What is required: Show every line below where "plus" appears.

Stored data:
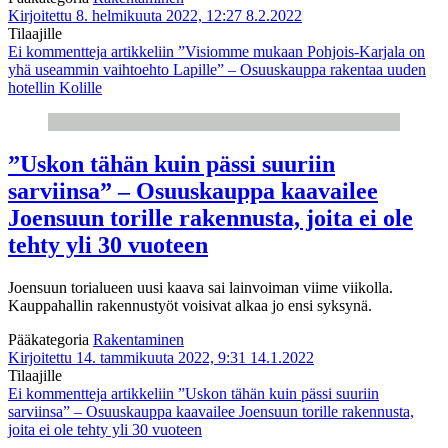
Kirjoitettu 8. helmikuuta 2022, 12:27
8.2.2022
Tilaajille
Ei kommentteja
artikkeliin ”Visiomme mukaan Pohjois-Karjala on
yhä useammin vaihtoehto Lapille” – Osuuskauppa rakentaa uuden
hotellin Kolille
”Uskon tähän kuin pässi suuriin
sarviinsa” – Osuuskauppa kaavailee
Joensuun torille rakennusta, joita ei ole
tehty yli 30 vuoteen
Joensuun torialueen uusi kaava sai lainvoiman viime viikolla.
Kauppahallin rakennustyöt voisivat alkaa jo ensi syksynä.
Pääkategoria
Rakentaminen
Kirjoitettu 14. tammikuuta 2022, 9:31
14.1.2022
Tilaajille
Ei kommentteja
artikkeliin ”Uskon tähän kuin pässi suuriin
sarviinsa” – Osuuskauppa kaavailee Joensuun torille rakennusta,
joita ei ole tehty yli 30 vuoteen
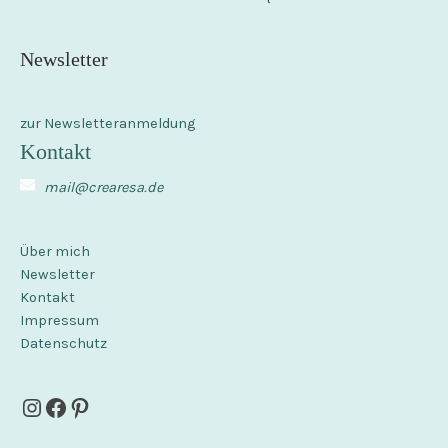
Newsletter
zur Newsletteranmeldung
Kontakt
mail@crearesa.de
Über mich
Newsletter
Kontakt
Impressum
Datenschutz
Instagram
Facebook
Pinterest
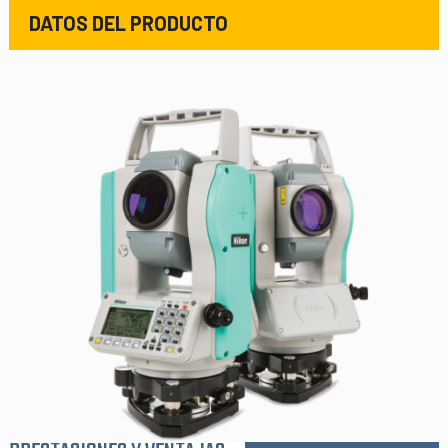
DATOS DEL PRODUCTO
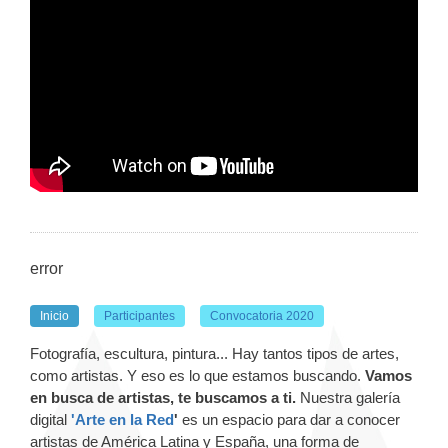
error
Inicio
Participantes
Convocatoria 2020
Fotografía, escultura, pintura... Hay tantos tipos de artes,
como artistas. Y eso es lo que estamos buscando.
Vamos
en busca de artistas, te buscamos a ti.
Nuestra galería
digital
'Arte en la Red
'
es un espacio para dar a conocer
artistas de América Latina y España, una forma de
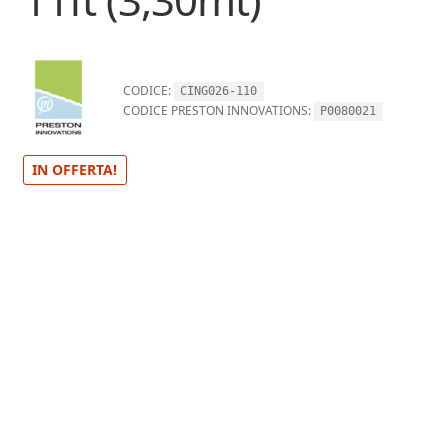
CODICE:
CING026-110
CODICE PRESTON INNOVATIONS:
P0080021
IN OFFERTA!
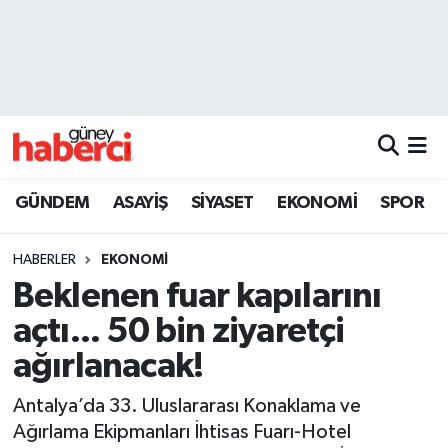
Beyoğlu Hava Durumu
Beyoğlu Trafik Yoğunluk Haritası
Süper Lig Puan Durumu ve Fikstür
GÜNDEM
ASAYİŞ
SİYASET
EKONOMİ
SPOR
Tüm Manşetler
HABERLER
EKONOMİ
Son Dakika Haberleri
Beklenen fuar kapılarını
açtı... 50 bin ziyaretçi
Haber Arşivi
ağırlanacak!
Antalya’da 33. Uluslararası Konaklama ve
Ağırlama Ekipmanları İhtisas Fuarı-Hotel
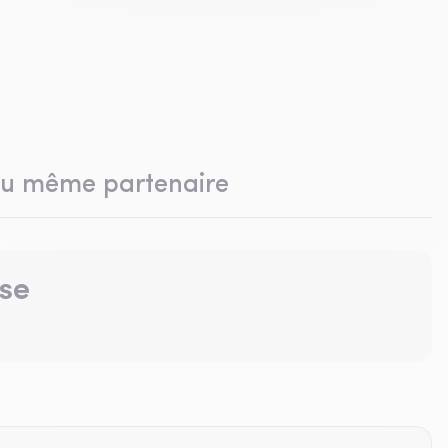
du même partenaire
se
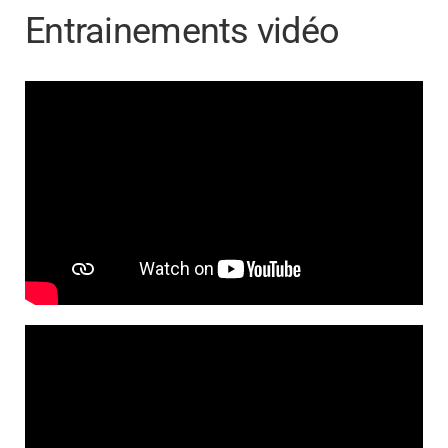
Entrainements vidéo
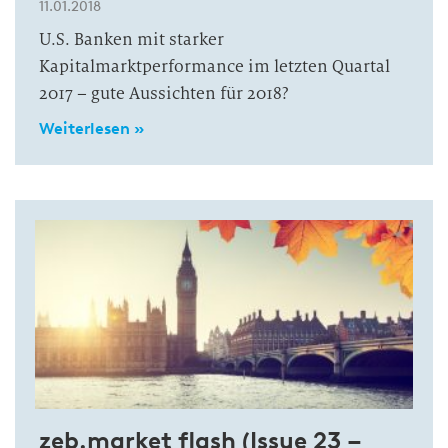
11.01.2018
U.S. Banken mit starker
Kapitalmarktperformance im letzten Quartal
2017 – gute Aussichten für 2018?
Weiterlesen »
zeb.market flash (Issue 23 –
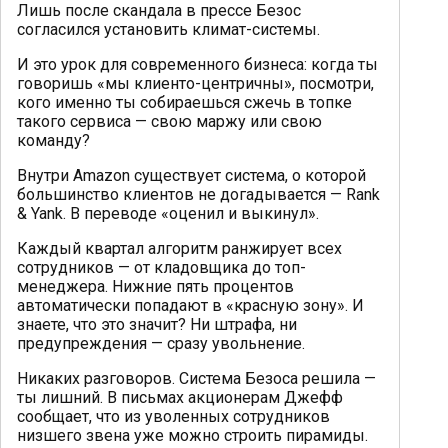
Лишь после скандала в прессе Безос
согласился установить климат-системы.
И это урок для современного бизнеса: когда ты
говоришь «мы клиенто-центричны», посмотри,
кого именно ты собираешься сжечь в топке
такого сервиса — свою маржу или свою
команду?
Внутри Amazon существует система, о которой
большинство клиентов не догадывается — Rank
& Yank. В переводе «оценил и выкинул».
Каждый квартал алгоритм ранжирует всех
сотрудников — от кладовщика до топ-
менеджера. Нижние пять процентов
автоматически попадают в «красную зону». И
знаете, что это значит? Ни штрафа, ни
предупреждения — сразу увольнение.
Никаких разговоров. Система Безоса решила —
ты лишний. В письмах акционерам Джефф
сообщает, что из уволенных сотрудников
низшего звена уже можно строить пирамиды.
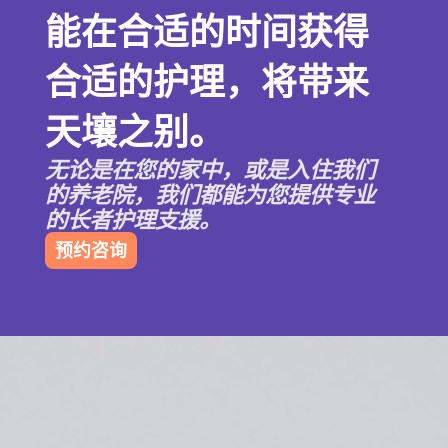
能在合适的时间获得
合适的护理，将带来
天壤之别。
无论是在您的家中，或是入住我们
的养老院，我们都能为您提供专业
的长者护理支援。
预约咨询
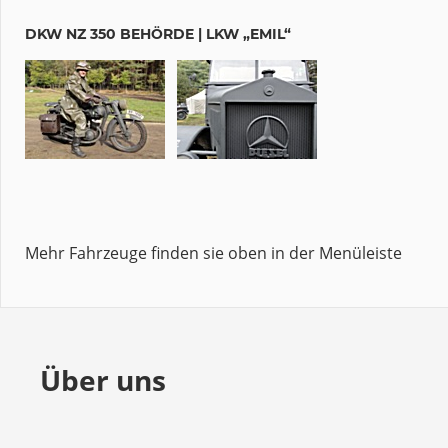
DKW NZ 350 BEHÖRDE | LKW „EMIL“
Mehr Fahrzeuge finden sie oben in der Menüleiste
Über uns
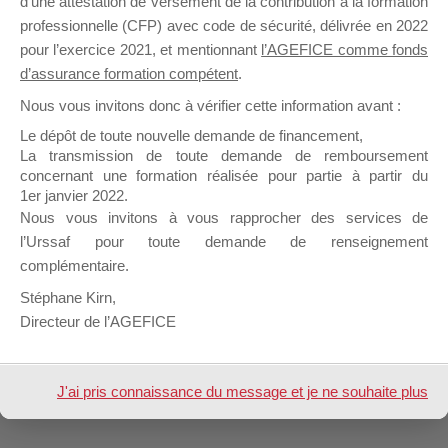
d’une attestation de versement de la contribution à la formation
professionnelle (CFP) avec code de sécurité, délivrée en 2022
pour l’exercice 2021, et mentionnant
l’AGEFICE comme fonds
Profil
Groupes
Forums
1
d’assurance formation compétent
.
Nous vous invitons donc à vérifier cette information avant :
Afficher
Le dépôt de toute nouvelle demande de financement,
La transmission de toute demande de remboursement
Inscription
concernant une formation réalisée pour partie à partir du
1er janvier 2022.
Nous vous invitons à vous rapprocher des services de
Nom &
Axel Sibra
Prénom
l’Urssaf pour toute demande de renseignement
complémentaire.
Design de
Elegant Themes
| Propulsé par
Stéphane Kirn,
WordPress
Directeur de l’AGEFICE
J'ai pris connaissance du message et je ne souhaite plus
l'afficher à l'avenir.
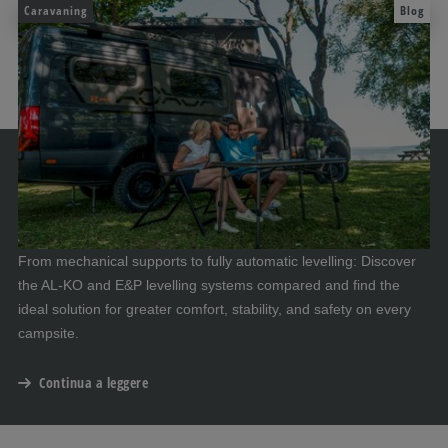
Caravaning
Blog
From mechanical supports to fully automatic levelling: Discover
the AL-KO and E&P levelling systems compared and find the
ideal solution for greater comfort, stability, and safety on every
campsite.
Continua a leggere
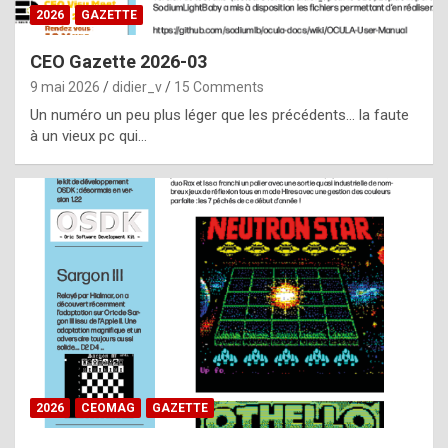
s
2026
GAZETTE
i
CEO Gazette 2026-03
d
9 mai 2026
didier_v
15 Comments
e
Un numéro un peu plus léger que les précédents… la faute
f
à un vieux pc qui…
r
o
m
m
a
y
b
e
b
2026
CEOMAG
GAZETTE
y
a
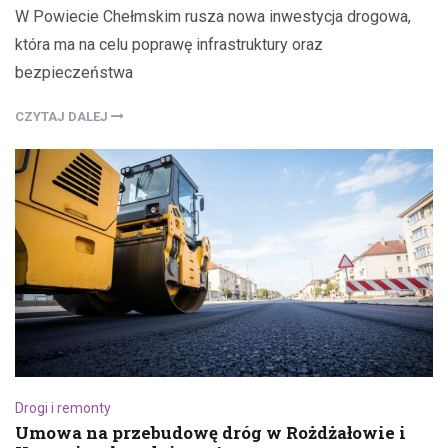
W Powiecie Chełmskim rusza nowa inwestycja drogowa,
która ma na celu poprawę infrastruktury oraz
bezpieczeństwa
CZYTAJ DALEJ
Drogi i remonty
Umowa na przebudowę dróg w Rożdżałowie i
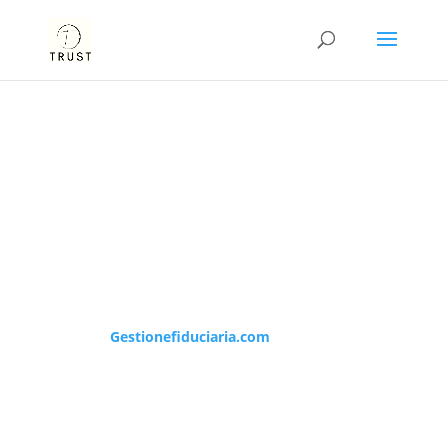
Scegliere
Gestionefiduciaria.com
significa affidarsi a
un partner di fiducia per la gestione del proprio
patrimonio e per ricevere consulenze
personalizzate in ambito fiscale, patrimoniale e
fiduciario. La nostra esperienza, unita a un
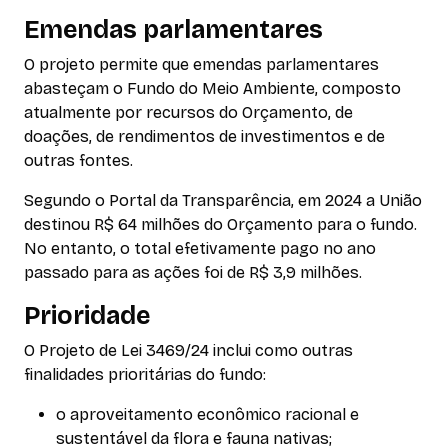
Emendas parlamentares
O projeto permite que emendas parlamentares
abasteçam o Fundo do Meio Ambiente, composto
atualmente por recursos do Orçamento, de
doações, de rendimentos de investimentos e de
outras fontes.
Segundo o Portal da Transparência, em 2024 a União
destinou R$ 64 milhões do Orçamento para o fundo.
No entanto, o total efetivamente pago no ano
passado para as ações foi de R$ 3,9 milhões.
Prioridade
O Projeto de Lei 3469/24 inclui como outras
finalidades prioritárias do fundo:
o aproveitamento econômico racional e
sustentável da flora e fauna nativas;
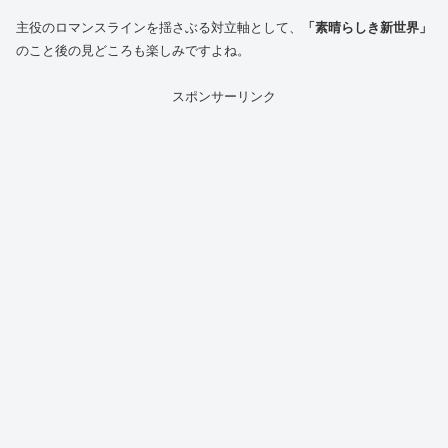
主役のロマンスラインを揺さぶる対立軸として、
「素晴らしき新世界」
のこと後の見どころも楽しみですよね。
スポンサーリンク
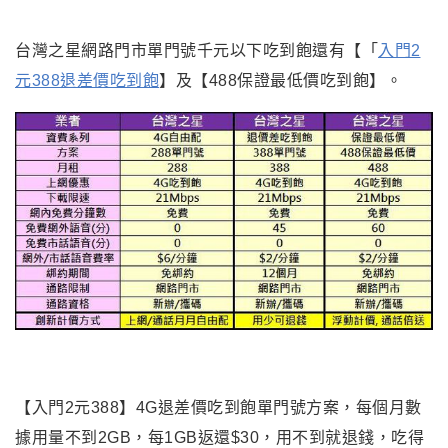
台灣之星網路門市單門號千元以下吃到飽還有【「
入門2
元388退差價吃到飽
】及【488保證最低價吃到飽】。
【入門2元388】4G退差價吃到飽單門號方案，每個月數
據用量不到2GB，每1GB返還$30，用不到就退錢，吃得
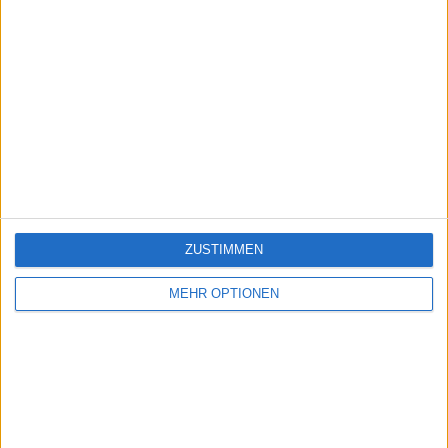
ZUSTIMMEN
MEHR OPTIONEN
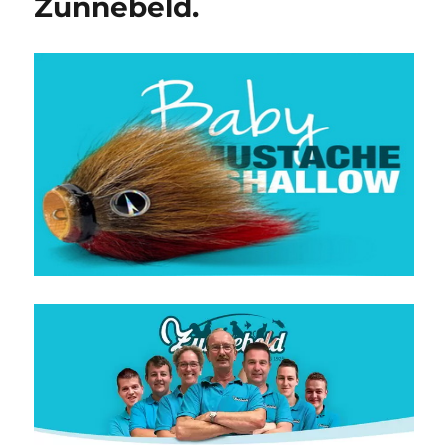
Zunnebeld.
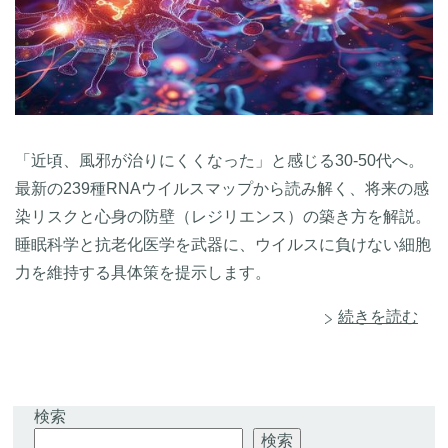
「近頃、風邪が治りにくくなった」と感じる30-50代へ。
最新の239種RNAウイルスマップから読み解く、将来の感
染リスクと心身の防壁（レジリエンス）の築き方を解説。
睡眠科学と抗老化医学を武器に、ウイルスに負けない細胞
力を維持する具体策を提示します。
続きを読む
検索
検索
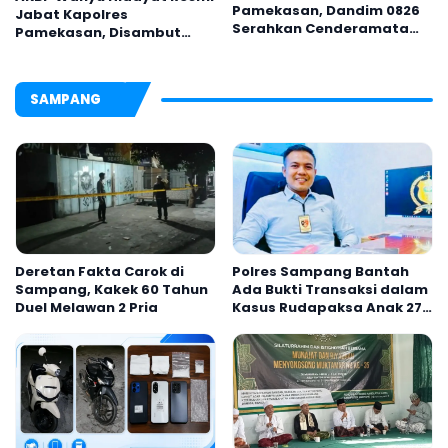
Pamekasan, Dandim 0826
Jabat Kapolres
Serahkan Cenderamata
Pamekasan, Disambut
untuk AKBP Hendra
Tradisi Gerbang Pora
SAMPANG
Deretan Fakta Carok di
Polres Sampang Bantah
Sampang, Kakek 60 Tahun
Ada Bukti Transaksi dalam
Duel Melawan 2 Pria
Kasus Rudapaksa Anak 27
Tersangka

Task response:
J'ai pris connaissance du message et je ne souhaite plus
Un numéro un peu plus léger que les précédents… la faute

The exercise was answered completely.